Gates, Negroponte: Dirty hands in drug traffic

The recent appointment of Robert Gates Sr. as Secretary of Defense, and today's announcement that John Negroponte will move from head of national intelligence to become No. 2 at the State Department, offer no hope of a cleanup in the Afghan heroin scandal.

Both Gates and Negroponte were involved in the Reagan-era Iran-Contra affair. Source. Part of that sordid scheme was reported CIA support of cocaine gangs in Honduras and Nicaragua to finance the anti-government "Contra" death squads.

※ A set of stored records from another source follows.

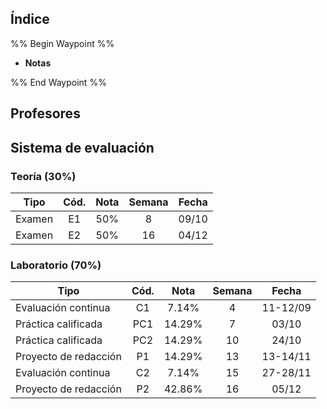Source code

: ## Índice

%% Begin Waypoint %%
- **Notas**

%% End Waypoint %%

## Profesores

## Sistema de evaluación

### Teoría (30%)

| Tipo   | Cód. | Nota | Semana | Fecha |
| ------ | :--: | :--: | :----: | :---: |
| Examen |  E1  | 50%  |   8    | 09/10 |
| Examen |  E2  | 50%  |   16   | 04/12 |

### Laboratorio (70%)

| Tipo                  | Cód. |  Nota  | Semana |  Fecha   |
| --------------------- | :--: | :----: | :----: | :------: |
| Evaluación continua   |  C1  | 7.14%  |   4    | 11-12/09 |
| Práctica calificada   | PC1  | 14.29% |   7    |  03/10   |
| Práctica calificada   | PC2  | 14.29% |   10   |  24/10   |
| Proyecto de redacción |  P1  | 14.29% |   13   | 13-14/11 |
| Evaluación continua   |  C2  | 7.14%  |   15   | 27-28/11 |
| Proyecto de redacción |  P2  | 42.86% |   16   |  05/12   |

Wikipedia currently says:

Senator John Kerry's 1988 U.S. Senate Committee on Foreign Relations report on Contra drug links concluded that "senior U.S. policy makers were not immune to the idea that drug money was a perfect solution to the Contras' funding problems."[37] Kerry was suspicious of North's connection with Manuel Noriega, Panama's drug baron. According to the National Security Archive, Oliver North had been in contact with Noriega and had met him personally.

In 1992 U.S. President George H.W. Bush pardoned persons involved in the scandal.[38]

The allegations resurfaced in 1996 when journalist Gary Webb published reports in the San Jose Mercury News[39], and later in his book Dark Alliance[40], detailing how Contras had distributed crack cocaine into Los Angeles to fund weapons purchases. These reports were initially attacked by various other newspapers, which attempted to debunk the link, citing official reports that apparently cleared the CIA.

In 1998, CIA Inspector General Frederick Hitz published a two-volume report[41] that substantiated many of Webb's claims, and described how 50 Contras and drug traffickers had been protected from law enforcement activity by the Reagan-Bush administration, and documented a cover-up of evidence relating to these activities. The report also showed that Oliver North and the NSC were aware of these activities. A report later that same year by the Justice Department Inspector General Michael Bromwich also came to similar conclusions.

In 2004, Gary Webb allegedly committed suicide by shooting himself twice in the head. Source, and more.

The current Afghan heroin scandal -- with high-potency low-priced heroin produced in Afghanistan under U.S. and British protection flooding the European and U.S. markets -- calls for a thorough house cleaning at the top of the U.S. intelligence, military, diplomatic, and political establishments. The appointments of Gates and Negroponte say: don't hold your breath.